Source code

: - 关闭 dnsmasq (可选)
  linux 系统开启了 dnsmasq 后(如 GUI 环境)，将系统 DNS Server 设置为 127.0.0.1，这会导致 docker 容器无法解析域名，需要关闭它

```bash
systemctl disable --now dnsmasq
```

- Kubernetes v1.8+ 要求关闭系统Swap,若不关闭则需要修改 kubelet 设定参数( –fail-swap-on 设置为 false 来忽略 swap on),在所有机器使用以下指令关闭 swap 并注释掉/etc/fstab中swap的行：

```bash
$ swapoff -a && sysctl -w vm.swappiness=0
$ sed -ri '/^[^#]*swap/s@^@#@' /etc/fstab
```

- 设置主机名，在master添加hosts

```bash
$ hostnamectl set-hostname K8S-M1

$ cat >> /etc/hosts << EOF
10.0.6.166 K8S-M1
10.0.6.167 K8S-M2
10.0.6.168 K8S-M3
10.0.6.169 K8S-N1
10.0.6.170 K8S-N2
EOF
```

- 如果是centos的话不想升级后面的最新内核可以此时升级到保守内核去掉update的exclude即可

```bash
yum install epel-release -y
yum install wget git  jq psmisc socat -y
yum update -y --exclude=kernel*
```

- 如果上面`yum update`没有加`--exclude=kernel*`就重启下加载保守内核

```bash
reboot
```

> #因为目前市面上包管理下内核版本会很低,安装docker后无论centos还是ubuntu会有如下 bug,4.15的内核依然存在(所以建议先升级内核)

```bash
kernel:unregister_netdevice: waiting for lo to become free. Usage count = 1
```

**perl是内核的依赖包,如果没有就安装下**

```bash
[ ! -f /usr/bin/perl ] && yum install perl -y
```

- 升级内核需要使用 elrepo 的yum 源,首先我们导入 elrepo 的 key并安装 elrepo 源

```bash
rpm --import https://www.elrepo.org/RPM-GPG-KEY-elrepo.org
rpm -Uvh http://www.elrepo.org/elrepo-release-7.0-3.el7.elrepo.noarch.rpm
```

WORK TO BE COMPLETED ::
Please list every line of the records that contains "install".

YOUR RESPONSE ::
yum install epel-release -y
yum install wget git  jq psmisc socat -y
[ ! -f /usr/bin/perl ] && yum install perl -y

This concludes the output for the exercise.